• **Source records**:
______________________________

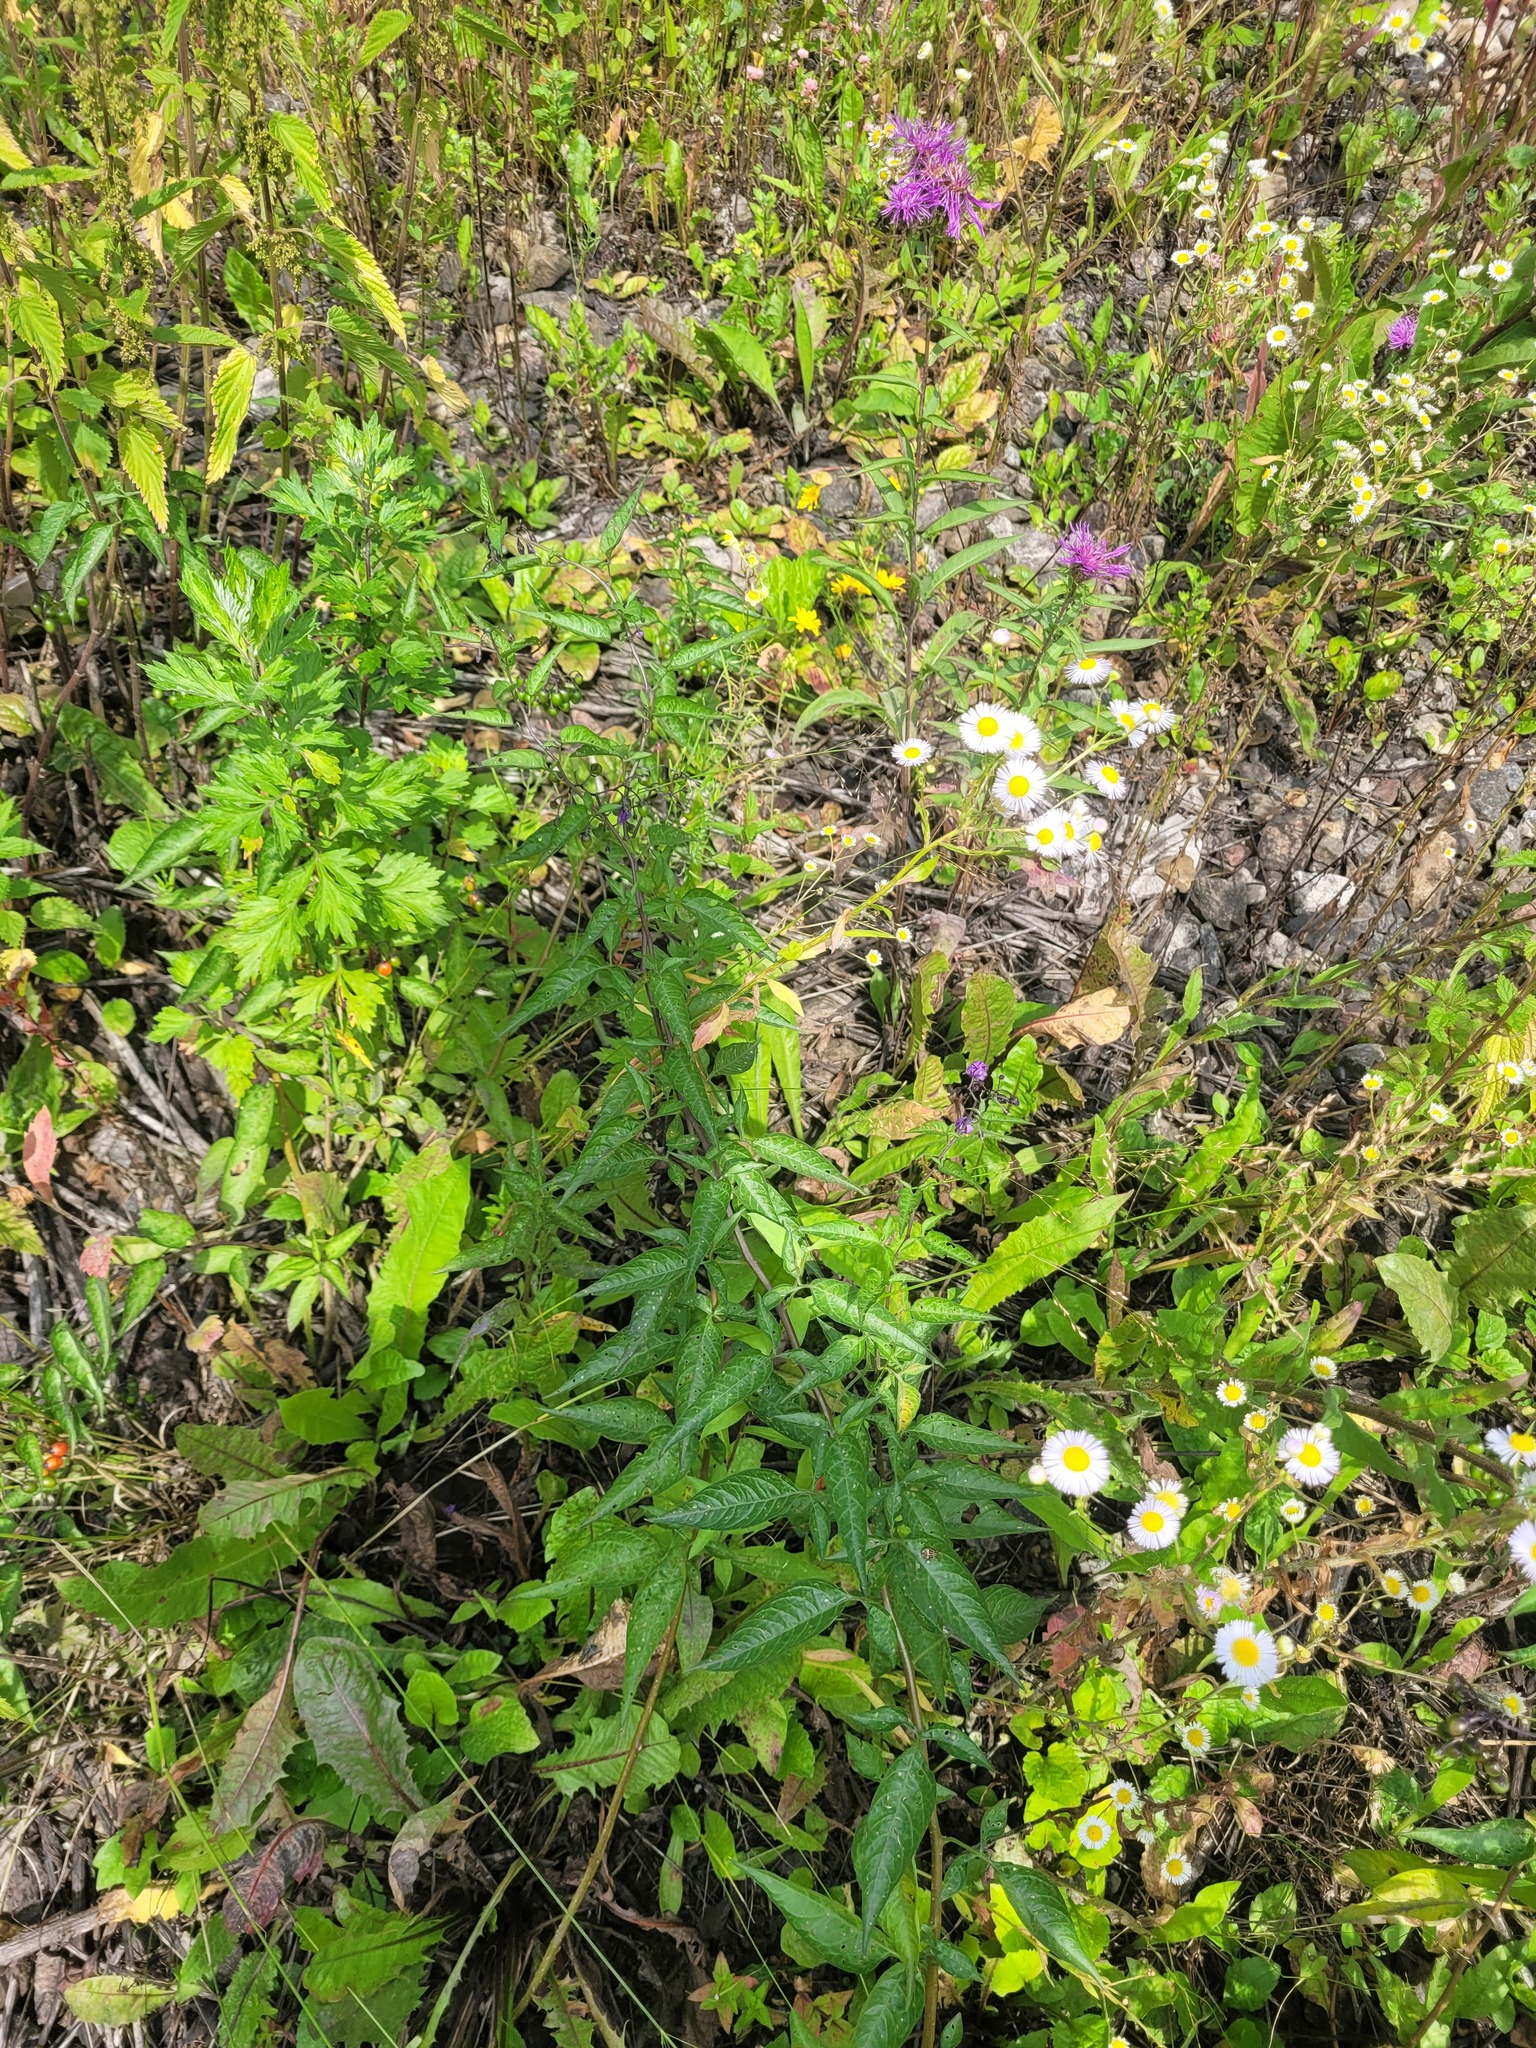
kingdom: Plantae
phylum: Tracheophyta
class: Magnoliopsida
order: Solanales
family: Solanaceae
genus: Solanum
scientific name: Solanum dulcamara
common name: Climbing nightshade
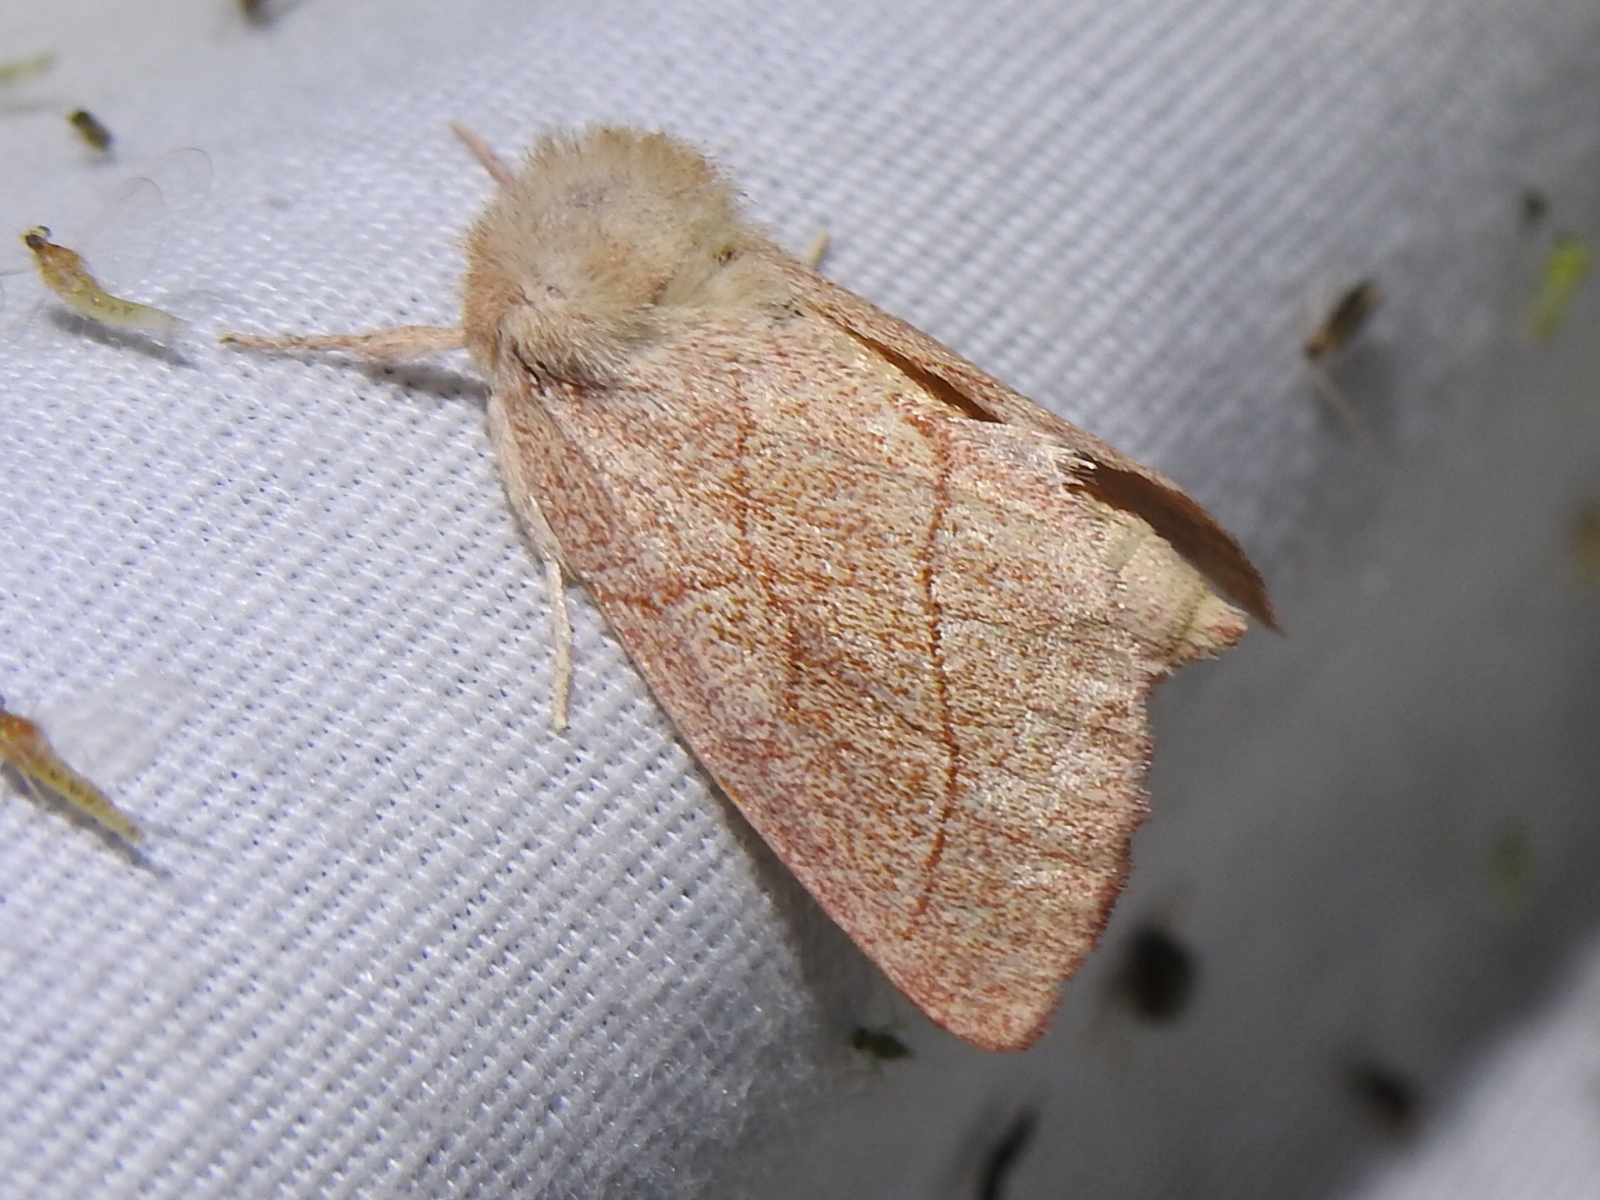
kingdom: Animalia
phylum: Arthropoda
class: Insecta
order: Lepidoptera
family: Notodontidae
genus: Hyparpax
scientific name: Hyparpax aurostriata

______________________________

• **Your task**: Please reproduce each line of the rows above word for word, leaving out the pictures.

• **Problem solution**:
kingdom: Plantae
phylum: Tracheophyta
class: Magnoliopsida
order: Solanales
family: Solanaceae
genus: Solanum
scientific name: Solanum dulcamara
common name: Climbing nightshade
kingdom: Animalia
phylum: Arthropoda
class: Insecta
order: Lepidoptera
family: Notodontidae
genus: Hyparpax
scientific name: Hyparpax aurostriata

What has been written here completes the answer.